Take the following example:

  1. Job is created (linked to Sales order)
  2. Material is issued to job. (say $1000 worth of inventory was issued)
  3. Job is shipped to customer (cost of $1000 is recorded)
  4. It is discovered the wrong material was issued, and after making corrections the actual cost of material was $1200. Now there is an extra $200 in WIP that will sit there until the Job is closed, and then it will become a MFG Variance.

It is possible to tie that MFG Var back to the job and then to the sales order, but that’s not very straightforward. And if you ran your profitability report prior to that correct being made, it would be incorrect.

ODBC does work with Epicor 9 if you use MSSQL as your database. I think there is a version of E9 that uses a progress only db, I don’t know if a ODBC driver exists for that but probably does.

So, with MSSQL db it’s not so much as connecting to E9 but logging into your MSSQL server’s Epicor 9’s database, and potentially any other database on the SQL server. It uses the Microsoft SQL Server ODBC driver to connect. Your DBA would need to add a user that you can connect with, or if he could add your windows user to connect and set the needed permissions to the databases. I made a read only generic user for our database.
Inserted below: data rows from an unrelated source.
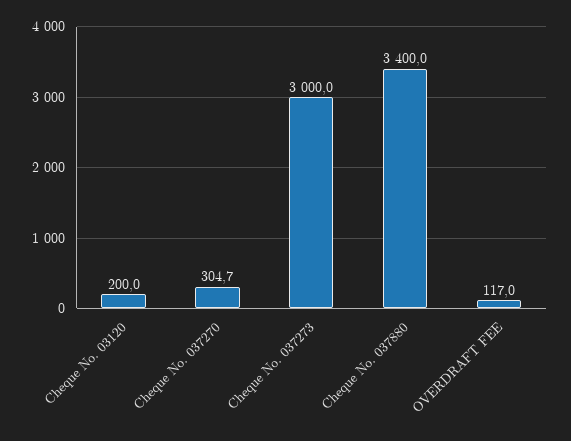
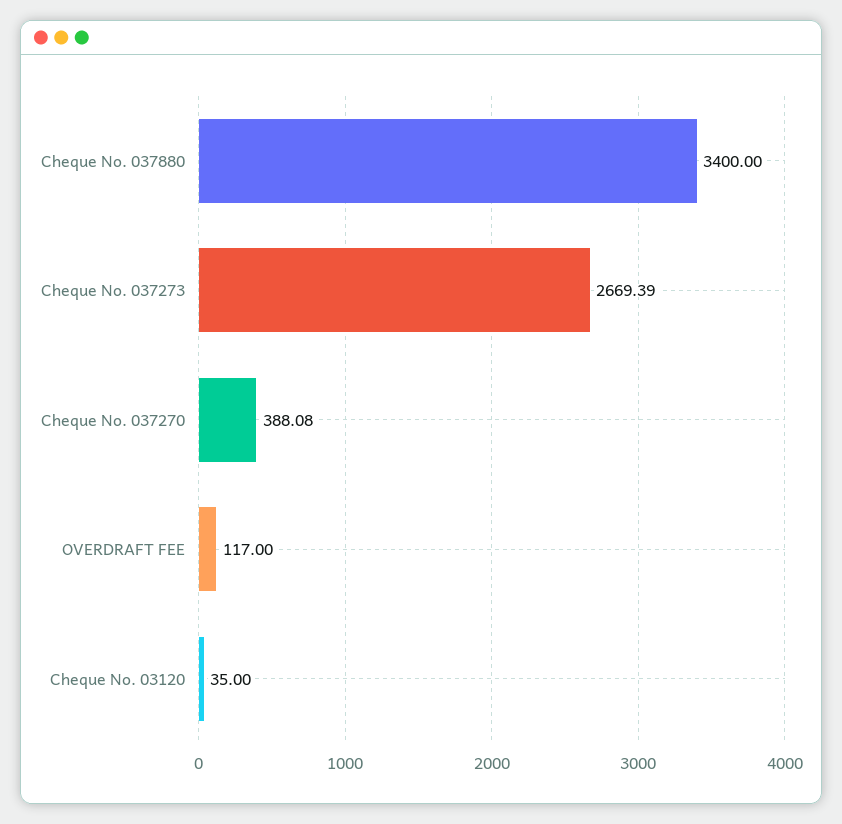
  {
-   "Cheque No. 03120": 200,
+   "Cheque No. 03120": 35,
-   "Cheque No. 037270": 304.7,
+   "Cheque No. 037270": 388.08,
-   "Cheque No. 037273": 3000,
+   "Cheque No. 037273": 2669.39,
    "Cheque No. 037880": 3400,
    "OVERDRAFT FEE": 117
  }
I have an Order Profits dashboard and report that may be helpful for a starting point when you’re ready. It pulls in information from orders, invoices, and direct jobs. Invoice costs hold standard costs for stock parts and job costs for direct jobs (gotta watch timing on these). It seems to tie in nicely to GL amounts. Estimated job costs are included in the dashboard, but not the report as they don’t have a bearing on finances. The report notes that costs may not be complete if jobs haven’t been closed or WIP hasn’t been captured. However, this dashboard and report is only for single orders.

BTW, we are on 9.05.701 with Progress. I’ve used DBVisualizer to set up ODBC connections with our Progress database. I don’t have many and am not even close to being an expert, but do know it can be done.